=== Data extract ===

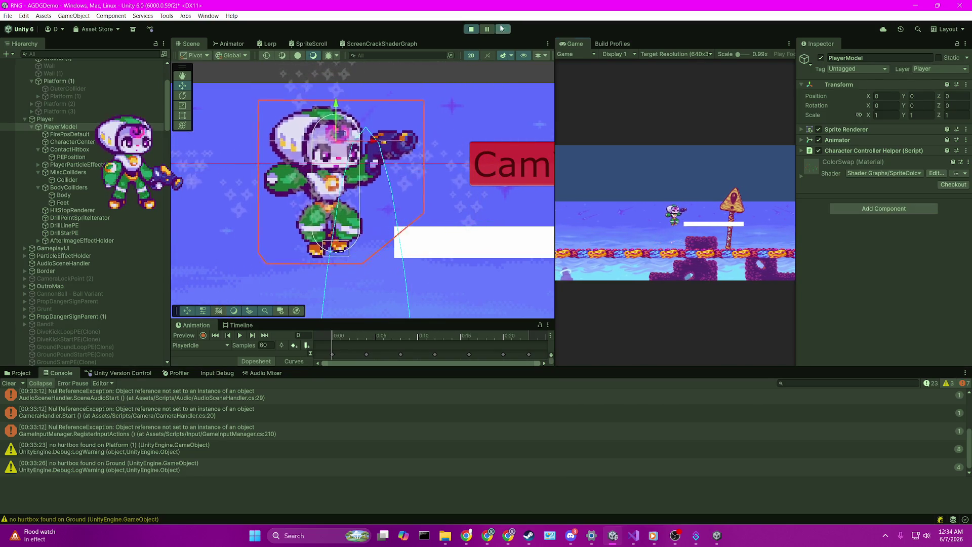
Select PlayerModel to compare its feet collider with the platform, then resume the game
{"action": "scroll", "coordinate": [375, 239], "scroll_direction": "up", "scroll_amount": 10}
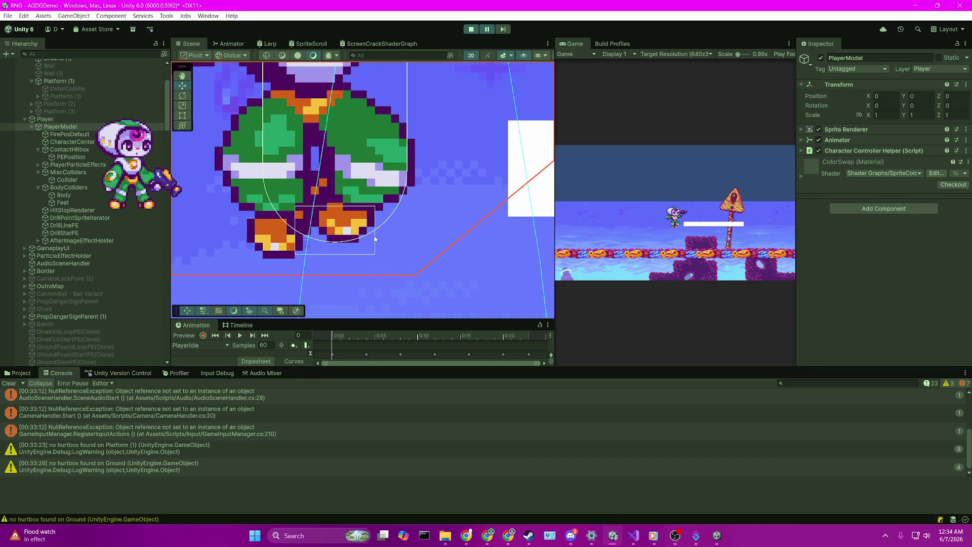
{"action": "left_click", "coordinate": [369, 258]}
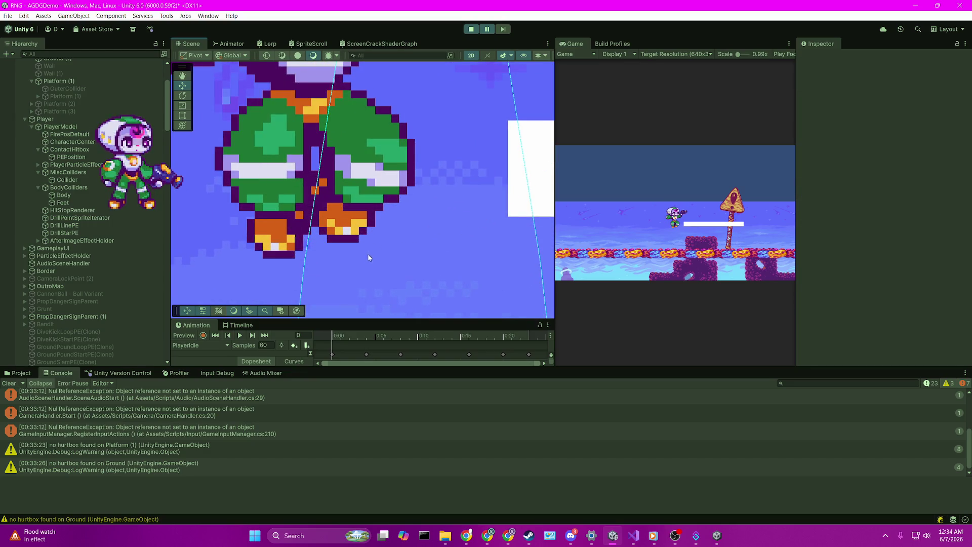
{"action": "left_click", "coordinate": [84, 126]}
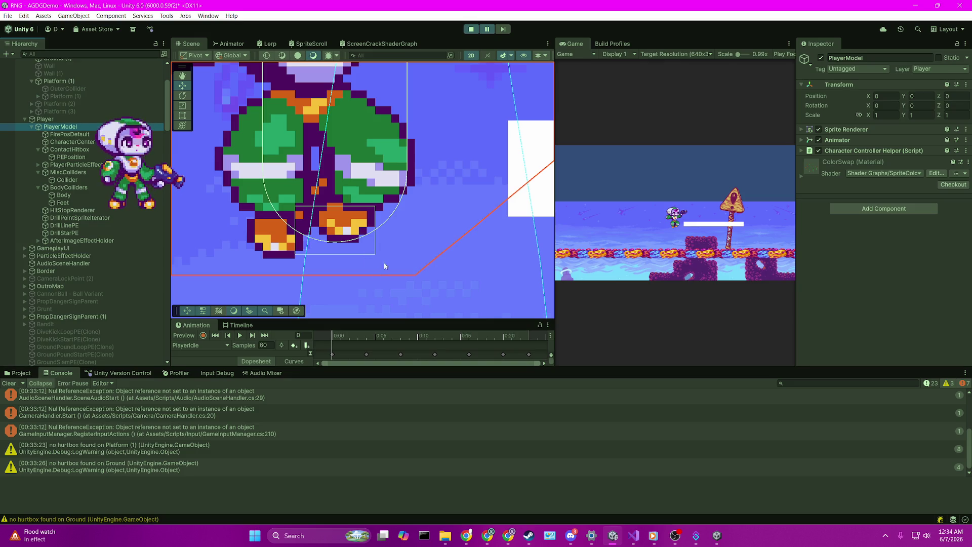
{"action": "left_click_drag", "start_coordinate": [494, 135], "coordinate": [486, 164]}
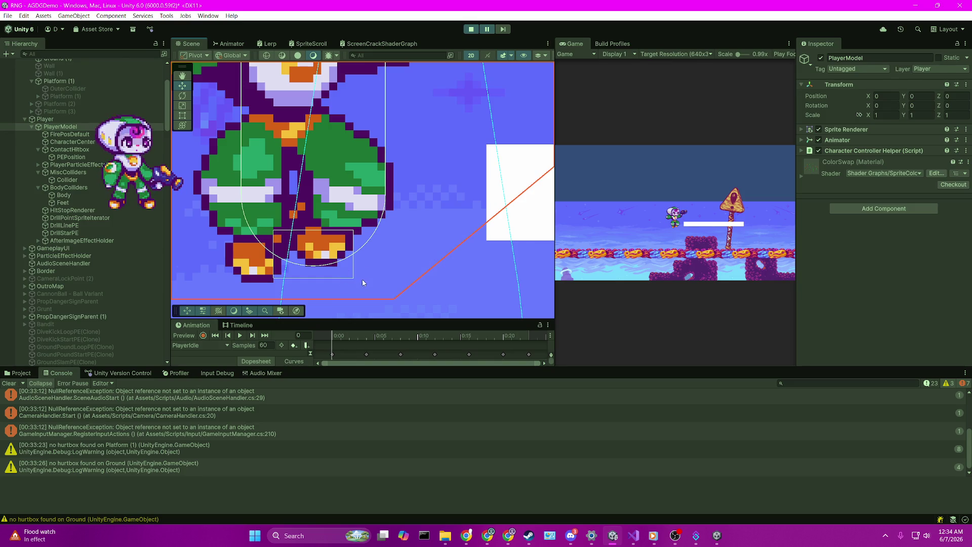
{"action": "scroll", "coordinate": [364, 286], "scroll_direction": "down", "scroll_amount": 4}
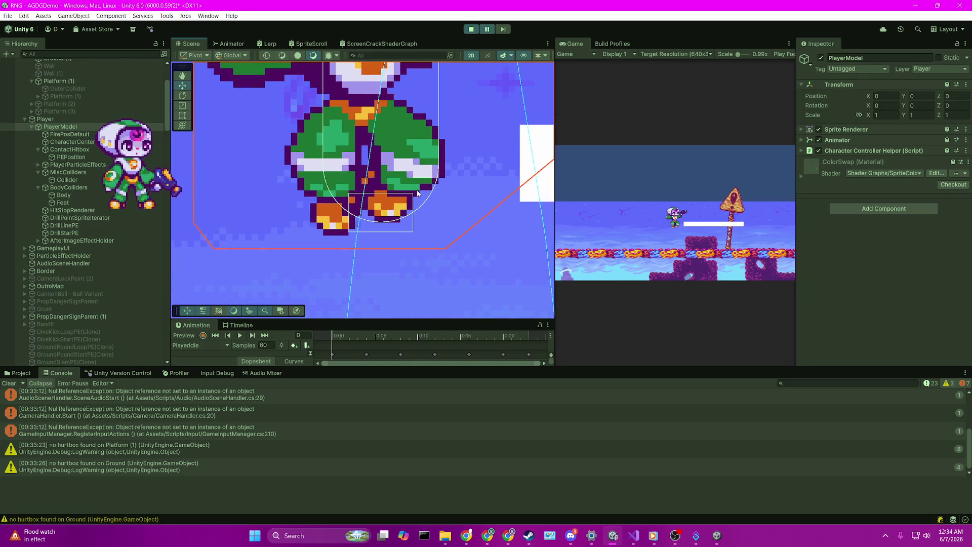
{"action": "scroll", "coordinate": [406, 210], "scroll_direction": "down", "scroll_amount": 4}
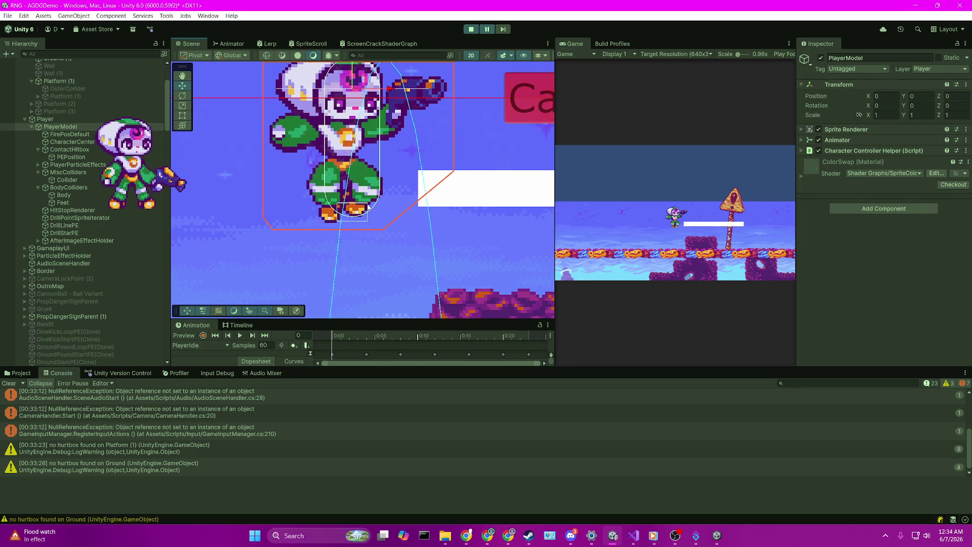
{"action": "left_click_drag", "start_coordinate": [383, 200], "coordinate": [372, 200]}
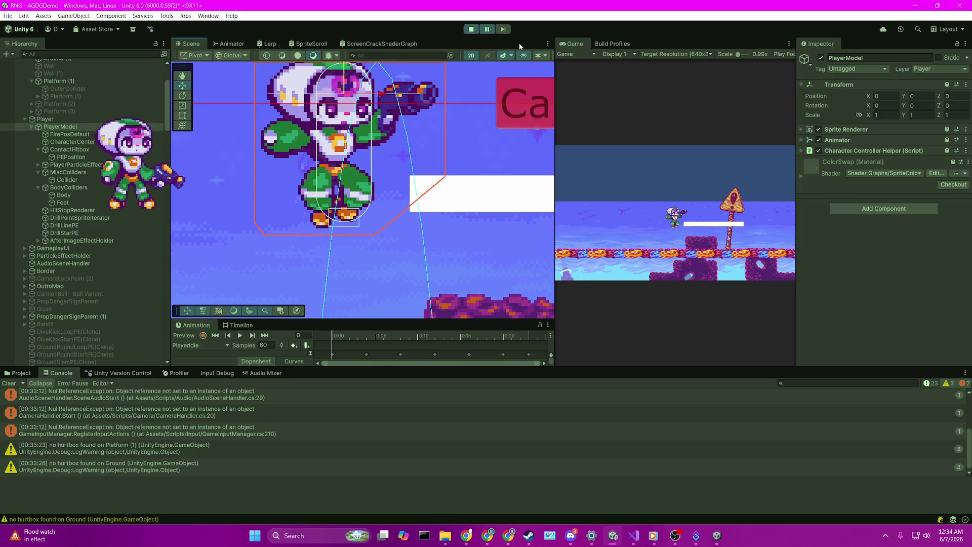
{"action": "left_click", "coordinate": [488, 30]}
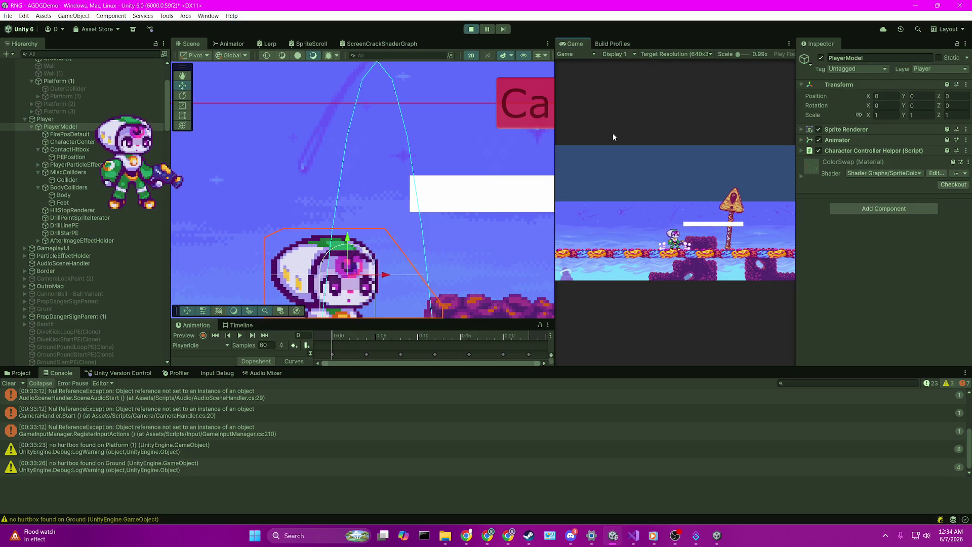
Jump and turn the player, then hop up-right onto the white platform and drop off
{"action": "key", "text": "space"}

===

Only the lines with "platform" are needed; find them in the records and copy each one.

Select PlayerModel to compare its feet collider with the platform, then resume the game
Jump and turn the player, then hop up-right onto the white platform and drop off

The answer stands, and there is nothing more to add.